Numbers 18-22 Wigmore Street, the Brinsmead Galleries, were built in 1892, designed by Leonard V. Hunt for John Brinsmead & Sons piano manufacturers. There are nine showrooms. The well-known Wigmore Hall concert hall (at No 36 Wigmore Street) was also built by a piano manufacturers, the German company C. Bechstein Pianofortefabrik in 1899–1901, with a showroom next door. It is located on the north side, just to the east of the junction with Welbeck Street.

For about a hundred years beginning in the late 19th century, Wigmore Street had a great concentration of optometrists, dispensing opticians, makers of ophthalmic instruments, and related professions. Harley Street and Wimpole Street, famous for their private medical practices, are nearby and have junctions with Wigmore Street. The veteran pharmacy John Bell & Croyden has been located in premises on the street since 1912.

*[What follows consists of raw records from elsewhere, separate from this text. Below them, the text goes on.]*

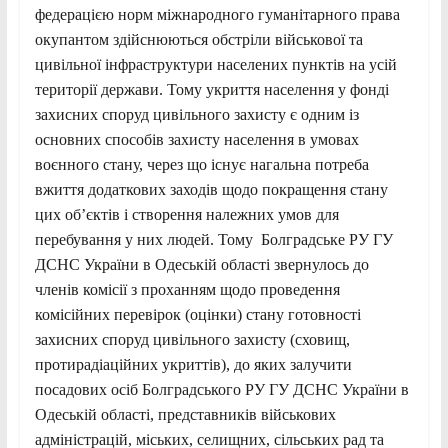
федерацією норм міжнародного гуманітарного права
окупантом здійснюються обстріли військової та
цивільної інфраструктури населених пунктів на усій
території держави. Тому укриття населення у фонді
захисних споруд цивільного захисту є одним із
основних способів захисту населення в умовах
воєнного стану, через що існує нагальна потреба
вжиття додаткових заходів щодо покращення стану
цих об’єктів і створення належних умов для
перебування у них людей. Тому Болградське РУ ГУ
ДСНС України в Одеській області звернулось до
членів комісії з проханням щодо проведення
комісійних перевірок (оцінки) стану готовності
захисних споруд цивільного захисту (сховищ,
протирадіаційних укриттів), до яких залучити
посадових осіб Болградського РУ ГУ ДСНС України в
Одеській області, представників військових
адміністрацій, міських, селищних, сільських рад та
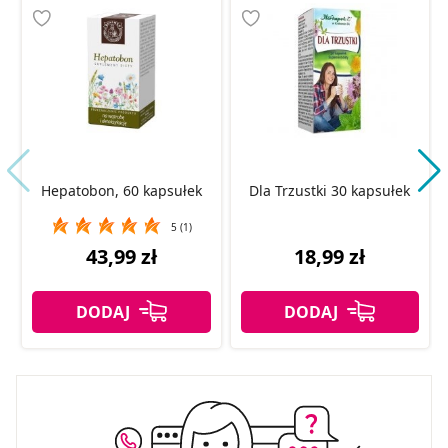
Hepatobon, 60 kapsułek
Dla Trzustki 30 kapsułek
5 (1)
43,99 zł
18,99 zł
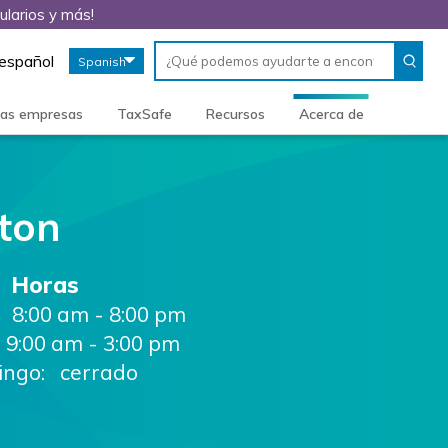
ularios y más!
Conduct
When
 español
Spanish
a
autocomplete
search
results
are
ñas empresas
TaxSafe
Recursos
Acerca de
available,
use
up
and
down
ton
arrows
to
review
Horas
and
enter
8:00 am - 8:00 pm
to
9:00 am - 3:00 pm
select.
ngo: cerrado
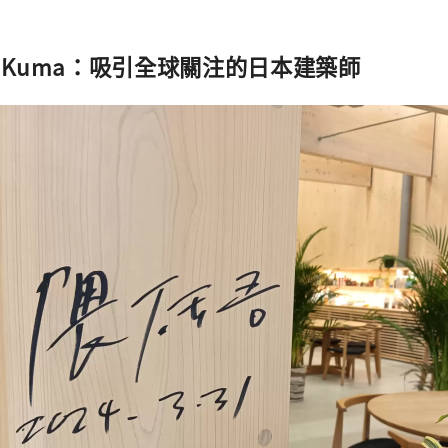
o Kuma：吸引全球關注的日本建築師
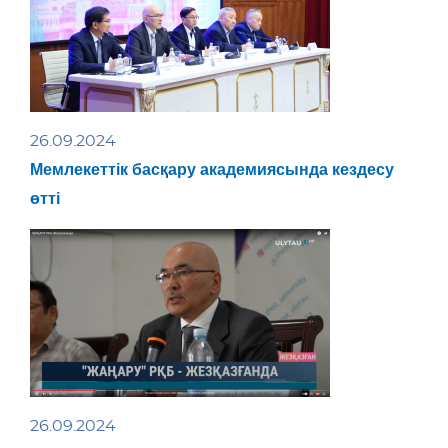
26.09.2024
Мемлекеттік басқару академиясында кездесу
өтті
26.09.2024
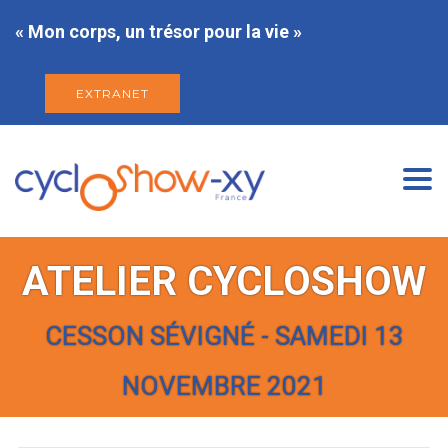
« Mon corps, un trésor pour la vie »
EXTRANET
Togg
navi
ATELIER CYCLOSHOW
CESSON SÉVIGNÉ - SAMEDI 13
NOVEMBRE 2021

Number 95 Wigmore Street was the location of the original offices of the Beatles' Apple Corps in 1968 prior to their move to Savile Row.

The nearest tube stations are on Oxford Street, which runs south of and parallel to Wigmore Street: Marble Arch, located to the south-west; Bond Street to the south, and Oxford Circus to the south-east.

The corner of Wimpole and Wigmore Streets features in the famous legal case about causing a "nuisance" between neighbours – Sturges v. Bridgman (1879).